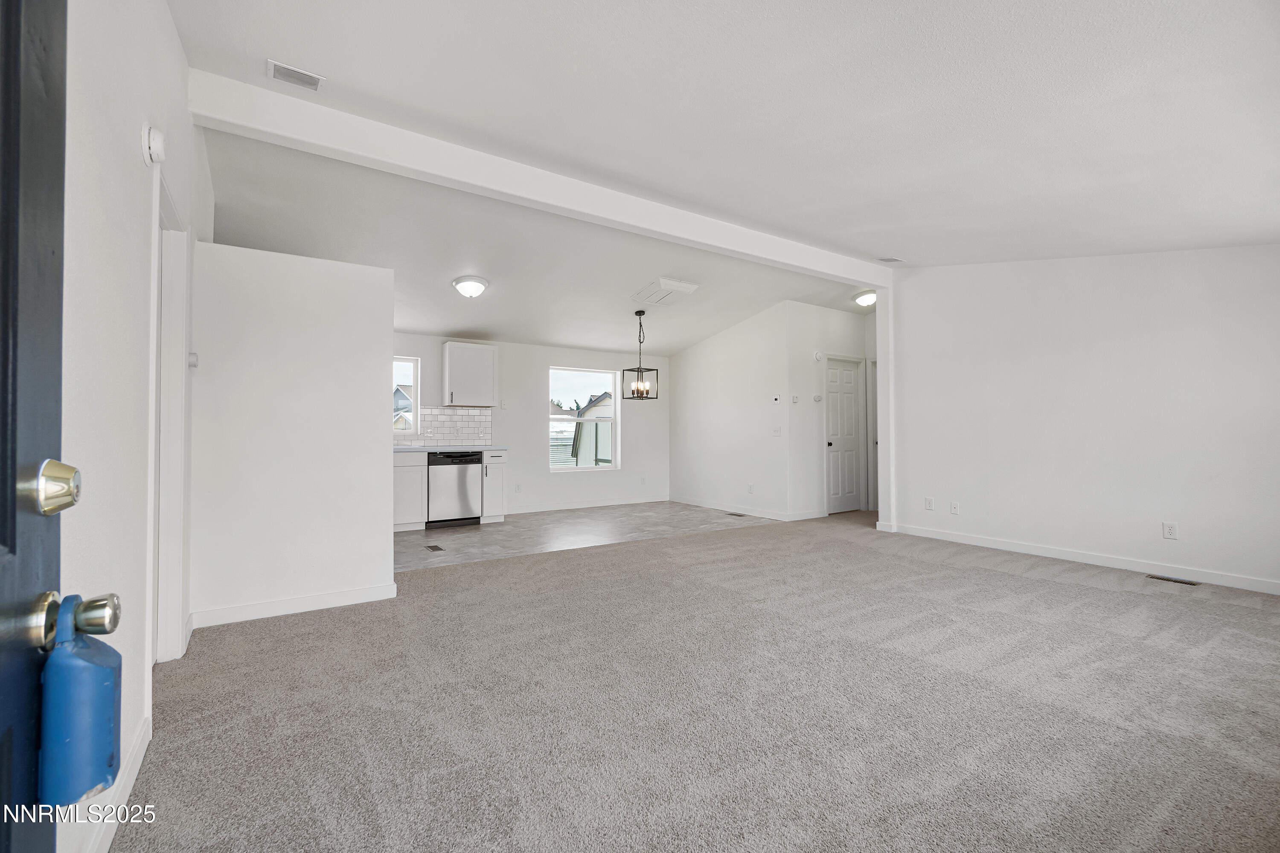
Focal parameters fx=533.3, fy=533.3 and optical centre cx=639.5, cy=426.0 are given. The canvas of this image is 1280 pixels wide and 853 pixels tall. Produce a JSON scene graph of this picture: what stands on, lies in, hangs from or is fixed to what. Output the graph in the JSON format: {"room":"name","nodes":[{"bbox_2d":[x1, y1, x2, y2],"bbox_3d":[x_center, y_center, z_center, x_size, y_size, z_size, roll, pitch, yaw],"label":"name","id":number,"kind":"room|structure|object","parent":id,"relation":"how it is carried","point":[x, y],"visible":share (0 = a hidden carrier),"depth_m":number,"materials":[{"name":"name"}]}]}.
{"room":"living room","nodes":[
{"label":"living room","id":0,"kind":"room"},
{"bbox_2d":[55,0,203,852],"bbox_3d":[-1.607,-0.310,1.611,0.130,2.866,5.537,1,-1,-34],"label":"left wall","id":1,"kind":"structure","parent":0,"point":[176,48],"depth_m":1.48,"materials":[{"name":"white paint"}]},
{"bbox_2d":[0,5,119,852],"bbox_3d":[-0.517,0.065,0.288,0.163,2.011,0.961,1,-1,-34],"label":"front door","id":2,"kind":"structure","parent":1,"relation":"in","point":[3,508],"depth_m":0.62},
{"bbox_2d":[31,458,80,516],"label":"deadbolt","id":3,"kind":"object","parent":2,"relation":"attached to","point":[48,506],"visible":0.95,"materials":[{"name":"metal"}]},
{"bbox_2d":[41,594,124,805],"bbox_3d":[-0.700,0.341,0.669,0.069,0.258,0.112,1,-1,-34],"label":"lockbox","id":4,"kind":"object","parent":2,"relation":"hanging from","point":[91,692],"visible":0.92,"depth_m":0.64,"materials":[{"name":"blue"}]},
{"bbox_2d":[84,709,151,852],"bbox_3d":[-1.133,1.036,1.007,0.014,0.095,2.393,1,-1,-34],"label":"baseboard","id":5,"kind":"structure","parent":1,"relation":"attached to","point":[138,745],"depth_m":1.49,"materials":[{"name":"white paint"}]},
{"bbox_2d":[141,125,165,165],"bbox_3d":[-1.627,-0.945,1.796,0.046,0.126,0.117,1,-1,-34],"label":"smoke detector","id":6,"kind":"object","parent":1,"relation":"attached to","point":[154,145],"visible":0.98,"depth_m":1.76,"materials":[{"name":"white plastic"}]},
{"bbox_2d":[148,171,191,663],"bbox_3d":[-2.002,0.052,2.163,0.161,2.086,0.981,1,-1,-34],"label":"door frame","id":7,"kind":"structure","parent":1,"relation":"attached to","point":[176,615],"depth_m":2.46,"materials":[{"name":"white paint"}]},
{"bbox_2d":[187,239,394,625],"bbox_3d":[-2.093,0.049,3.258,1.062,2.125,0.132,1,-1,-34],"label":"partition wall","id":8,"kind":"structure","parent":0,"point":[387,568],"depth_m":3.18,"materials":[{"name":"white paint"}]},
{"bbox_2d":[187,351,198,367],"bbox_3d":[-2.330,-0.341,2.781,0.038,0.080,0.068,1,-1,-34],"label":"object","id":9,"kind":"object","parent":8,"relation":"attached to","point":[193,356],"visible":0.79,"depth_m":2.76,"materials":[{"name":"white plastic"}]},
{"bbox_2d":[189,582,398,627],"bbox_3d":[-2.064,1.066,3.185,1.015,0.092,0.018,1,-1,-34],"label":"baseboard","id":10,"kind":"structure","parent":8,"relation":"attached to","point":[299,603],"depth_m":3.15,"materials":[{"name":"white paint"}]},
{"bbox_2d":[387,330,670,518],"bbox_3d":[-1.866,-0.186,7.018,5.675,2.693,0.151,1,-1,-34],"label":"kitchen back wall","id":11,"kind":"structure","parent":0,"point":[567,349],"depth_m":7.34,"materials":[{"name":"white paint"}]},
{"bbox_2d":[392,355,419,437],"bbox_3d":[-3.112,-0.338,6.228,0.987,0.987,0.113,1,-1,-34],"label":"kitchen window","id":12,"kind":"structure","parent":11,"relation":"in","point":[414,369],"depth_m":6.45,"materials":[{"name":"white glass"}]},
{"bbox_2d":[393,406,493,447],"bbox_3d":[-2.844,0.012,6.392,1.884,0.489,0.015,1,-1,-34],"label":"tile backsplash","id":13,"kind":"structure","parent":11,"relation":"attached to","point":[459,416],"depth_m":6.65,"materials":[{"name":"white tile"}]},
{"bbox_2d":[442,341,497,406],"bbox_3d":[-2.103,-0.626,6.610,0.594,0.755,0.358,1,-1,-34],"label":"upper cabinet","id":14,"kind":"object","parent":11,"relation":"attached to","point":[487,362],"visible":1,"depth_m":6.47,"materials":[{"name":"white paint"}]},
{"bbox_2d":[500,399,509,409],"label":"light switch","id":15,"kind":"object","parent":11,"relation":"attached to","point":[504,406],"visible":0.99,"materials":[{"name":"white plastic"}]},
{"bbox_2d":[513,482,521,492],"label":"wall socket","id":16,"kind":"object","parent":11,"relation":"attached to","point":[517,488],"visible":0.99,"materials":[{"name":"white plastic"}]},
{"bbox_2d":[547,366,618,470],"bbox_3d":[-0.827,-0.098,7.696,1.118,1.459,0.121,1,-1,-34],"label":"window","id":17,"kind":"structure","parent":11,"relation":"in","point":[612,469],"depth_m":7.74,"materials":[{"name":"glass"}]},
{"bbox_2d":[506,495,671,514],"bbox_3d":[-0.800,1.121,7.548,2.956,0.094,0.014,1,-1,-34],"label":"baseboard","id":18,"kind":"structure","parent":11,"relation":"attached to","point":[617,503],"depth_m":7.52,"materials":[{"name":"white paint"}]},
{"bbox_2d":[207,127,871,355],"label":"kitchen ceiling","id":19,"kind":"structure","parent":0,"point":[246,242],"depth_m":5.01,"materials":[{"name":"white paint"}]},
{"bbox_2d":[451,274,489,297],"bbox_3d":[-1.616,-1.313,5.093,0.331,0.153,0.332,1,-1,-34],"label":"ceiling light","id":20,"kind":"object","parent":19,"relation":"attached to","point":[477,282],"visible":0.98,"depth_m":5.00,"materials":[{"name":"white glass"}]},
{"bbox_2d":[622,310,658,399],"bbox_3d":[-0.004,-0.834,6.229,0.332,1.053,0.331,1,-1,-34],"label":"pendant light","id":21,"kind":"object","parent":19,"relation":"hanging from","point":[640,314],"visible":1,"depth_m":6.21,"materials":[{"name":"metal"}]},
{"bbox_2d":[632,278,698,304],"bbox_3d":[0.265,-1.415,5.666,0.474,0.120,0.532,1,-1,-34],"label":"ceiling vent","id":22,"kind":"object","parent":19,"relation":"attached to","point":[662,282],"visible":0.99,"depth_m":5.57,"materials":[{"name":"white"}]},
{"bbox_2d":[852,289,876,307],"bbox_3d":[2.663,-1.479,6.248,0.320,0.141,0.310,1,-1,-34],"label":"ceiling light","id":23,"kind":"object","parent":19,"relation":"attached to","point":[865,299],"visible":0.92,"depth_m":6.16,"materials":[{"name":"white glass"}]},
{"bbox_2d":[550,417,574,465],"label":"fence","id":24,"kind":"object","parent":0,"point":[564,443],"visible":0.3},
{"bbox_2d":[395,501,777,572],"bbox_3d":[-1.169,1.188,6.075,5.517,0.079,2.514,1,-1,-34],"label":"tile floor","id":25,"kind":"structure","parent":0,"point":[459,536],"depth_m":5.80,"materials":[{"name":"grey tile"}]},
{"bbox_2d":[392,449,427,532],"bbox_3d":[-2.926,0.710,5.880,0.962,0.880,0.623,1,-1,-34],"label":"base cabinet","id":26,"kind":"object","parent":25,"relation":"on","point":[411,478],"visible":0.42,"depth_m":5.81,"materials":[{"name":"white paint"}]},
{"bbox_2d":[392,445,509,453],"bbox_3d":[-2.725,0.262,5.954,2.483,0.039,0.629,1,-1,-34],"label":"countertop","id":27,"kind":"structure","parent":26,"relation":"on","point":[424,449],"depth_m":5.99,"materials":[{"name":"white stone"}]},
{"bbox_2d":[424,544,444,551],"bbox_3d":[-1.910,1.136,4.945,0.124,0.008,0.295,1,-1,-34],"label":"floor vent","id":28,"kind":"object","parent":25,"relation":"in","point":[439,548],"visible":0.98,"depth_m":4.93,"materials":[{"name":"metal"}]},
{"bbox_2d":[426,451,481,528],"bbox_3d":[-2.247,0.725,6.283,0.582,0.852,0.631,1,-1,-34],"label":"dishwasher","id":29,"kind":"object","parent":25,"relation":"on","point":[462,478],"visible":0.85,"depth_m":6.03,"materials":[{"name":"silver metal"}]},
{"bbox_2d":[480,449,506,523],"bbox_3d":[-1.874,0.720,6.521,0.269,0.865,0.644,1,-1,-34],"label":"base cabinet","id":30,"kind":"object","parent":25,"relation":"on","point":[494,458],"visible":0.55,"depth_m":6.29,"materials":[{"name":"white paint"}]},
{"bbox_2d":[724,510,744,516],"bbox_3d":[1.243,1.155,6.987,0.129,0.008,0.333,1,-1,-34],"label":"floor vent","id":31,"kind":"object","parent":25,"relation":"in","point":[737,516],"visible":0.98,"depth_m":6.96,"materials":[{"name":"metal"}]},
{"bbox_2d":[107,506,1279,852],"bbox_3d":[1.514,1.162,3.222,7.401,0.100,6.004,1,-1,-34],"label":"carpet floor","id":32,"kind":"structure","parent":0,"point":[1098,590],"depth_m":2.06,"materials":[{"name":"carpet"}]},
{"bbox_2d":[1145,573,1199,585],"bbox_3d":[3.856,1.110,3.859,0.107,0.007,0.274,1,-1,-34],"label":"floor vent","id":33,"kind":"object","parent":32,"relation":"in","point":[1163,578],"visible":0.97,"depth_m":3.85,"materials":[{"name":"metal"}]},
{"bbox_2d":[160,0,1279,295],"bbox_3d":[1.163,-1.512,3.422,7.148,0.160,6.551,1,-1,-34],"label":"ceiling","id":34,"kind":"structure","parent":0,"point":[767,3],"depth_m":2.51,"materials":[{"name":"white paint"}]},
{"bbox_2d":[267,59,324,91],"bbox_3d":[-1.617,-1.644,2.509,0.207,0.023,0.161,1,-1,-34],"label":"ceiling vent","id":35,"kind":"object","parent":34,"relation":"attached to","point":[281,73],"visible":0.99,"depth_m":2.50,"materials":[{"name":"white metal"}]},
{"bbox_2d":[187,68,886,285],"bbox_3d":[0.232,-1.561,4.189,5.577,0.207,0.160,1,-1,-34],"label":"ceiling beam","id":36,"kind":"structure","parent":34,"relation":"attached to","point":[822,267],"depth_m":3.25,"materials":[{"name":"white paint"}]},
{"bbox_2d":[875,256,904,263],"bbox_3d":[2.444,-1.635,5.224,0.258,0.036,0.140,1,-1,-34],"label":"ceiling vent","id":37,"kind":"object","parent":34,"relation":"attached to","point":[890,260],"visible":0.99,"depth_m":5.21,"materials":[{"name":"white metal"}]},
{"bbox_2d":[670,299,795,519],"bbox_3d":[1.147,-0.209,7.460,0.123,2.771,2.395,1,-1,-34],"label":"dining side wall","id":38,"kind":"structure","parent":0,"point":[690,359],"depth_m":7.17,"materials":[{"name":"white paint"}]},
{"bbox_2d":[671,495,820,521],"bbox_3d":[1.373,1.134,7.387,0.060,0.099,2.496,1,-1,-34],"label":"baseboard","id":39,"kind":"structure","parent":38,"relation":"attached to","point":[695,503],"depth_m":7.15,"materials":[{"name":"white paint"}]},
{"bbox_2d":[747,483,754,493],"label":"wall outlet","id":40,"kind":"object","parent":38,"relation":"attached to","point":[750,486],"visible":0.99,"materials":[{"name":"white plastic"}]},
{"bbox_2d":[771,394,781,403],"bbox_3d":[1.699,-0.333,6.605,0.029,0.099,0.121,1,-1,-34],"label":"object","id":41,"kind":"object","parent":38,"relation":"attached to","point":[777,401],"visible":0.98,"depth_m":6.59,"materials":[{"name":"white plastic"}]},
{"bbox_2d":[771,425,781,435],"bbox_3d":[1.689,0.061,6.573,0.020,0.117,0.113,1,-1,-34],"label":"light switch","id":42,"kind":"object","parent":38,"relation":"attached to","point":[777,431],"visible":0.98,"depth_m":6.57,"materials":[{"name":"white plastic"}]},
{"bbox_2d":[786,300,872,520],"bbox_3d":[2.529,-0.211,6.989,1.500,2.751,0.124,1,-1,-34],"label":"hallway wall","id":43,"kind":"structure","parent":0,"point":[837,317],"depth_m":6.69,"materials":[{"name":"white paint"}]},
{"bbox_2d":[790,393,800,402],"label":"thermostat","id":44,"kind":"object","parent":43,"relation":"attached to","point":[795,399],"visible":0.98,"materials":[{"name":"white plastic"}]},
{"bbox_2d":[811,393,823,401],"bbox_3d":[2.188,-0.346,6.572,0.105,0.090,0.035,1,-1,-34],"label":"thermostat","id":45,"kind":"object","parent":43,"relation":"attached to","point":[817,399],"visible":0.98,"depth_m":6.56,"materials":[{"name":"white plastic"}]},
{"bbox_2d":[812,350,823,360],"bbox_3d":[2.198,-0.865,6.582,0.098,0.125,0.057,1,-1,-34],"label":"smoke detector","id":46,"kind":"object","parent":43,"relation":"attached to","point":[817,356],"visible":0.98,"depth_m":6.56,"materials":[{"name":"white plastic"}]},
{"bbox_2d":[824,354,864,514],"bbox_3d":[2.723,0.120,7.177,0.794,2.086,0.148,1,-1,-34],"label":"closet door","id":47,"kind":"structure","parent":43,"relation":"in","point":[845,379],"depth_m":7.15,"materials":[{"name":"white paint"}]},
{"bbox_2d":[867,357,880,511],"bbox_3d":[3.395,0.127,7.020,0.325,2.089,0.775,1,-1,-34],"label":"hallway door","id":48,"kind":"structure","parent":43,"relation":"in","point":[872,421],"depth_m":7.22,"materials":[{"name":"white paint"}]},
{"bbox_2d":[887,244,1279,593],"bbox_3d":[3.784,-0.282,4.262,0.125,2.821,3.805,1,-1,-34],"label":"right wall","id":49,"kind":"structure","parent":0,"point":[1188,322],"depth_m":4.29,"materials":[{"name":"white paint"}]},
{"bbox_2d":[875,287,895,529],"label":"wall end","id":50,"kind":"object","parent":49,"relation":"attached to","point":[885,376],"visible":0.7,"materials":[{"name":"white paint"}]},
{"bbox_2d":[924,496,934,510],"bbox_3d":[2.905,0.783,5.346,0.012,0.123,0.076,1,-1,-34],"label":"wall outlet","id":51,"kind":"object","parent":49,"relation":"attached to","point":[928,506],"visible":0.98,"depth_m":5.34,"materials":[{"name":"white plastic"}]},
{"bbox_2d":[949,500,960,514],"bbox_3d":[3.038,0.792,5.146,0.016,0.118,0.076,1,-1,-34],"label":"wall outlet","id":52,"kind":"object","parent":49,"relation":"attached to","point":[955,506],"visible":0.98,"depth_m":5.14,"materials":[{"name":"white plastic"}]},
{"bbox_2d":[883,522,1279,594],"bbox_3d":[3.797,1.069,4.137,0.014,0.093,3.736,1,-1,-34],"label":"baseboard","id":53,"kind":"structure","parent":49,"relation":"attached to","point":[1055,553],"depth_m":4.25,"materials":[{"name":"white paint"}]},
{"bbox_2d":[1162,521,1178,539],"bbox_3d":[3.930,0.772,3.952,0.009,0.117,0.071,1,-1,-34],"label":"wall outlet","id":54,"kind":"object","parent":49,"relation":"attached to","point":[1170,528],"visible":0.98,"depth_m":3.95,"materials":[{"name":"white plastic"}]},
{"label":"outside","id":55,"kind":"structure","parent":0,"visible":0},
{"bbox_2d":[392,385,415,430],"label":"neighboring house","id":56,"kind":"structure","parent":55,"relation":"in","point":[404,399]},
{"bbox_2d":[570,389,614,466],"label":"shed","id":57,"kind":"structure","parent":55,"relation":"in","point":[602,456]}
]}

********

▸ **Problem description**: Looking over the entries above, how many lines contain the string "living"? State the number and nothing else.

▸ **Completed task**: 2